Write a function that displays, on the same graph, the number of new cases in a given country, and the number of new cases according to the SIR model, with parameters \(\beta\) and \(\gamma\). The function should take in the population of the country.

For the US, Italy, China, and South Korea, attempt to find values of \(\beta\) and \(\gamma\) that predicts the reported number of confirmed cases as well as possible. Use the sum of the squared differences between the log(cofirmed) and log(predicted confirmed).

Explain how you have done that.
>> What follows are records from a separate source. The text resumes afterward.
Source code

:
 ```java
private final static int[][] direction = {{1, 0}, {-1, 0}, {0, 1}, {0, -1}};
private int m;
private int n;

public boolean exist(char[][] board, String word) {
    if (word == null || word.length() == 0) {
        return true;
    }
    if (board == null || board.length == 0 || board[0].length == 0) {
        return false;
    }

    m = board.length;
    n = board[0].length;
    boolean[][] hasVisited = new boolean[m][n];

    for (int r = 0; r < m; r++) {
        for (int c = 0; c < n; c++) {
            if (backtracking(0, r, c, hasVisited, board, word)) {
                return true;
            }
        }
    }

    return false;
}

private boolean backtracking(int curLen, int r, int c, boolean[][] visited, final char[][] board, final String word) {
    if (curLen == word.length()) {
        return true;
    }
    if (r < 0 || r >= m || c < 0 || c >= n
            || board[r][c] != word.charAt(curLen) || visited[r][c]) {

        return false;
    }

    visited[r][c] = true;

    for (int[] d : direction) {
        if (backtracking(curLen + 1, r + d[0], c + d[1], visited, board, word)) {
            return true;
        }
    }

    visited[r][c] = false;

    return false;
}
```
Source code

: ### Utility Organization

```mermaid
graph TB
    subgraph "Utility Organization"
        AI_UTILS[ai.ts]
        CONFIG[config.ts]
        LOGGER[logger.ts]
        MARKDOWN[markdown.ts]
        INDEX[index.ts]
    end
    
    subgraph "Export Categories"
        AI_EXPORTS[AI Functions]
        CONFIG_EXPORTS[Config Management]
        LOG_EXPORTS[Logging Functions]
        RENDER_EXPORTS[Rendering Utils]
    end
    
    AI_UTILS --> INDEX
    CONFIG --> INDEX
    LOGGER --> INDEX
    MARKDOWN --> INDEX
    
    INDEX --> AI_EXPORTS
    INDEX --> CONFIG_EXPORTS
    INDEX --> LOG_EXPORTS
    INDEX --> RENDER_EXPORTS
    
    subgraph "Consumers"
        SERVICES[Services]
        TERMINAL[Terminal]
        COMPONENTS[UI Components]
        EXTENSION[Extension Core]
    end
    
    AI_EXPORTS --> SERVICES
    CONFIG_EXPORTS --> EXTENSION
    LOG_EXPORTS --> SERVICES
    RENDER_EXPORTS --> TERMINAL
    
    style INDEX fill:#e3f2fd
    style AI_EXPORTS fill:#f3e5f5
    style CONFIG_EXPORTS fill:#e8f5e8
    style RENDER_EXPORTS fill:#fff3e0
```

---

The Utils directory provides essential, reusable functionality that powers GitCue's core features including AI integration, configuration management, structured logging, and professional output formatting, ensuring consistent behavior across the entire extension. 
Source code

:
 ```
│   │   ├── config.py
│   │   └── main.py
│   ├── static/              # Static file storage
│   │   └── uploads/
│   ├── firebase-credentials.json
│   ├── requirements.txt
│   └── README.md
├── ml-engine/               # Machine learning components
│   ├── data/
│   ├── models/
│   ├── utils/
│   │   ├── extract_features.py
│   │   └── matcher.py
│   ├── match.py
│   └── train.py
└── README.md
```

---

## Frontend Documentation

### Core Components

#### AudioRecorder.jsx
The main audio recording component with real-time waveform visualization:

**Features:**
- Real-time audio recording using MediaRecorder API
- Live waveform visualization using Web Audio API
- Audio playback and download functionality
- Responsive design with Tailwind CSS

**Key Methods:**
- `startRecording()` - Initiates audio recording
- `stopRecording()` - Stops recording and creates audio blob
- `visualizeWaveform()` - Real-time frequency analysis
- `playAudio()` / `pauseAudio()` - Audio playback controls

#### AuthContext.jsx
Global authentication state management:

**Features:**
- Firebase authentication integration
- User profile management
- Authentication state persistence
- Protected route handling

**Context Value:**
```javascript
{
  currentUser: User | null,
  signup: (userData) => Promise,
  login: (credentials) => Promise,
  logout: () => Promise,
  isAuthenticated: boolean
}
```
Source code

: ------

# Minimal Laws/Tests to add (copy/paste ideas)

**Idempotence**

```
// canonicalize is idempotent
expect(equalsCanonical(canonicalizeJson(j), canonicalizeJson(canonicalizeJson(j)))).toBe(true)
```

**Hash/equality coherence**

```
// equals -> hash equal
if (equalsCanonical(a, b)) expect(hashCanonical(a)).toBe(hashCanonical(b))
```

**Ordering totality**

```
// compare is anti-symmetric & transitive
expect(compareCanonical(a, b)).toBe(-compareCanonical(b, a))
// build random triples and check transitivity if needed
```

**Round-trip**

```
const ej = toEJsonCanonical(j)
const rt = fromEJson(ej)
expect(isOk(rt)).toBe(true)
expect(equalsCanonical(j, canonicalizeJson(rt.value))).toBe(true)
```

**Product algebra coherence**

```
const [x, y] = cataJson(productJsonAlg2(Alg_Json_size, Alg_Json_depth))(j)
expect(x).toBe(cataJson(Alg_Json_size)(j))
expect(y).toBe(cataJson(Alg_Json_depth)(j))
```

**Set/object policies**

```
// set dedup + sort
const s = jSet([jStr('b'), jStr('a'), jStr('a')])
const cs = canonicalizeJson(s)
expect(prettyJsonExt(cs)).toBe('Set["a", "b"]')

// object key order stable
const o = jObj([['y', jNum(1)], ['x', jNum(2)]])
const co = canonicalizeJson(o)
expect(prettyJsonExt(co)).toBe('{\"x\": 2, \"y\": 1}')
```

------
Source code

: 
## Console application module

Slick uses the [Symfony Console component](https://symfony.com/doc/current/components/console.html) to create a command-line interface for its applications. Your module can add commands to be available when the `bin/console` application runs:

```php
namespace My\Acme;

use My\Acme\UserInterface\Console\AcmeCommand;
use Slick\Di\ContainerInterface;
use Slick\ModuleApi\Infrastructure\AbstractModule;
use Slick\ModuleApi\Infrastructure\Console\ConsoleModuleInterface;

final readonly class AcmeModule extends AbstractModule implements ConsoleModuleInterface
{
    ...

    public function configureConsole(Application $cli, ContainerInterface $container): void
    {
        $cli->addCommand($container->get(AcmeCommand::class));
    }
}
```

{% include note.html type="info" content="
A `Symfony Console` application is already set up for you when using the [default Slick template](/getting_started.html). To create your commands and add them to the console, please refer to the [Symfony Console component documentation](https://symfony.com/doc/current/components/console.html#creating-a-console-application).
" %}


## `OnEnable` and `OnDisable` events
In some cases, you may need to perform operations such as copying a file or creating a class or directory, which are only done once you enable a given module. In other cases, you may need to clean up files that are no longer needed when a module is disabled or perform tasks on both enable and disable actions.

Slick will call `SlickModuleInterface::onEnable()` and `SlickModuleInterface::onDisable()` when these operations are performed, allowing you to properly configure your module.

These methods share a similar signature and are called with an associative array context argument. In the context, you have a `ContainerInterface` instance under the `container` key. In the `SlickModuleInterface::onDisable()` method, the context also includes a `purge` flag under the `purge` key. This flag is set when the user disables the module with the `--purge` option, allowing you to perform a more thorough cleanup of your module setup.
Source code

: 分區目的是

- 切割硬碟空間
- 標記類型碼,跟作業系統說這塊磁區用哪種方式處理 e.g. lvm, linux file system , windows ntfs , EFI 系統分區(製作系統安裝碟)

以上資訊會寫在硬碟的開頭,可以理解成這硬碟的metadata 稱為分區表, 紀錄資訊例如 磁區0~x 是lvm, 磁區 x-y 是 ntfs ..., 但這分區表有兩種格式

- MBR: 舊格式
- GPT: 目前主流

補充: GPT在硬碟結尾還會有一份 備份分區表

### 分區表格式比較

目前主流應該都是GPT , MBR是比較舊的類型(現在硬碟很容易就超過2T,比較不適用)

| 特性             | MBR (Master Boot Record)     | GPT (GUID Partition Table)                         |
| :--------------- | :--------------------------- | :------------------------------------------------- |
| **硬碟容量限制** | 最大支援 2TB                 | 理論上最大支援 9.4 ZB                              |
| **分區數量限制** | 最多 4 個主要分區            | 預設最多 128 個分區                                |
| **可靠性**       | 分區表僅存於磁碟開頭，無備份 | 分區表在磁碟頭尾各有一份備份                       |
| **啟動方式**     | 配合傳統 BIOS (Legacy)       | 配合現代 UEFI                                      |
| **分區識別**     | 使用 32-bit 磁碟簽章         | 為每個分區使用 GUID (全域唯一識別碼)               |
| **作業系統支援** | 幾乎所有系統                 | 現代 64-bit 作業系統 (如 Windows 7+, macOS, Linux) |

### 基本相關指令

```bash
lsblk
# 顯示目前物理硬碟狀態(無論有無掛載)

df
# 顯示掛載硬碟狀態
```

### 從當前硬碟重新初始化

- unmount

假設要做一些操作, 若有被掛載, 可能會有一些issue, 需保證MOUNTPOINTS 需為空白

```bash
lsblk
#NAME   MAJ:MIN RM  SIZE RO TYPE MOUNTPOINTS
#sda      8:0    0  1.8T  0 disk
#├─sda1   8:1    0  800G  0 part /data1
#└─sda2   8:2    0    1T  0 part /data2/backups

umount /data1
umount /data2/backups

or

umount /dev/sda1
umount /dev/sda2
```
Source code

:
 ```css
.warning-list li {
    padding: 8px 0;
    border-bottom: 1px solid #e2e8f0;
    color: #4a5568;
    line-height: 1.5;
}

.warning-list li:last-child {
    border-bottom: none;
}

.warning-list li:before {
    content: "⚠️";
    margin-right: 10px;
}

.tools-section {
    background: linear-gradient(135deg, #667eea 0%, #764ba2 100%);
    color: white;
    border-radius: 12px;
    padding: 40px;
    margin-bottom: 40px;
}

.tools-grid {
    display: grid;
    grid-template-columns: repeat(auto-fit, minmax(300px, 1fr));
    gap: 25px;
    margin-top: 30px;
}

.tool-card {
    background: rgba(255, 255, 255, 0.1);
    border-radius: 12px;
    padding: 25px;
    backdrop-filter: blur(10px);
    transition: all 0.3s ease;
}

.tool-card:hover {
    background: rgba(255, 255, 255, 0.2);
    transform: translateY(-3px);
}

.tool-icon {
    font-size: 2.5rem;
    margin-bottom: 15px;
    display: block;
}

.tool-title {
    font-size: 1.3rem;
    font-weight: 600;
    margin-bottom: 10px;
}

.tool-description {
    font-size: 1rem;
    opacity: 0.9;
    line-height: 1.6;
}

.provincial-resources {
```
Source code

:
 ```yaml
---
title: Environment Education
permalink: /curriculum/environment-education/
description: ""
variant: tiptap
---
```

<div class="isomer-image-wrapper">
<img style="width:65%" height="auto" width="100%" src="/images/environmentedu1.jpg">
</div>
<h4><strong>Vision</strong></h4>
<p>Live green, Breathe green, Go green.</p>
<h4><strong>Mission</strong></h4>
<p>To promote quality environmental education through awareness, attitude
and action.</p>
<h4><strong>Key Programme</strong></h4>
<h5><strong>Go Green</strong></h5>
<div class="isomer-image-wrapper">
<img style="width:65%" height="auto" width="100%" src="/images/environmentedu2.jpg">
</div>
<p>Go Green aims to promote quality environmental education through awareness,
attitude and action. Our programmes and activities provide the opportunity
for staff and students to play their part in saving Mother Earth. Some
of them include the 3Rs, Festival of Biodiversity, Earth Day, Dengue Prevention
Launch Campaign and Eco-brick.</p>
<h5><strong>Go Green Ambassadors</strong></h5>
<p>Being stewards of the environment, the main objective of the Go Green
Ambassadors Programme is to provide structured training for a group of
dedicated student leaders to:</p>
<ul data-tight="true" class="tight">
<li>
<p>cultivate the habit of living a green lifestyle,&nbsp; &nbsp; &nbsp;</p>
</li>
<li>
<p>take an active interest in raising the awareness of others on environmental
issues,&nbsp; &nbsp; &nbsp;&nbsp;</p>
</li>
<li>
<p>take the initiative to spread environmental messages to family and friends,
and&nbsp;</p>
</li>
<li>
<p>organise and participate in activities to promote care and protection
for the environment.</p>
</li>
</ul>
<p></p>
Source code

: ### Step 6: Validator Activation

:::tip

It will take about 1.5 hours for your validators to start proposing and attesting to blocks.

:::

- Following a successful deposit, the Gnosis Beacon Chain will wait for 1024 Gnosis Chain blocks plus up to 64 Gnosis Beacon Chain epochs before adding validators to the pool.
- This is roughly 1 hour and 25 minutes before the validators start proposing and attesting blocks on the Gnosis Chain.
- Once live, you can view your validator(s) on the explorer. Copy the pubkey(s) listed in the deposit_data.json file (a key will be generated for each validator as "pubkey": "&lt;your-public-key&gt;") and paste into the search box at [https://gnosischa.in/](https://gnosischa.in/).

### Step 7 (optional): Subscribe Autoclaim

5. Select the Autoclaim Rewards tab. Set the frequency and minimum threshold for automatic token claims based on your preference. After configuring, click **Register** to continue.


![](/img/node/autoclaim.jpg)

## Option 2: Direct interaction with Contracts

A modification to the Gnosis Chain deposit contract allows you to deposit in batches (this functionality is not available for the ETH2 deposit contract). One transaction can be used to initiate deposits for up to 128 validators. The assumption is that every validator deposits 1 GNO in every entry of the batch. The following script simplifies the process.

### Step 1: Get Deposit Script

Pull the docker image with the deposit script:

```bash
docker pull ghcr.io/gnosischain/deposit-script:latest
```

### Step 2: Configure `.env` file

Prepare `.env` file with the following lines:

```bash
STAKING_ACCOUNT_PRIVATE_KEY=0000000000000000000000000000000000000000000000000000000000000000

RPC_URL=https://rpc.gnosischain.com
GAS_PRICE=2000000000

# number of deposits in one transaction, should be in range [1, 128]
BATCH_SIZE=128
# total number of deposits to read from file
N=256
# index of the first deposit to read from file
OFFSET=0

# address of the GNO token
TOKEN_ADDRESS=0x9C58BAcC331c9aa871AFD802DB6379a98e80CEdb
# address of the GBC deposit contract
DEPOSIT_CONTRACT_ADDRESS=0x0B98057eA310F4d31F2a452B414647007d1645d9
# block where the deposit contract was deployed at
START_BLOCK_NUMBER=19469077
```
The easiest way to do this is to display the curves for various \(\beta\)s and \(\gamma\)s and in order to match the shape to those of the US, Italy, China, and South Korea, experimentally. (Note that enacting social distancing policies changes the \(\beta\), so you will want to fit the curves separately pre-social distancing and post-social distancing).

A different approach (which you do not have to take) is to automatically look through different combinations of values of \(\beta\) and \(\gamma\), similarly to, for example, Precept 4. This is more challenging than the approach suggested above.

(Note: since the death rate is small (as is the birth rate etc.), you can assume that the population consists only of the S, I, and R components, and that the total population does not change).

Discuss the range of the predictions that one might make based on what the plausible values of \(\beta\) and \(\gamma\) are.

For full credit, it is enough to estimate the \(\beta\) and \(\gamma\) after social distancing measures were taken.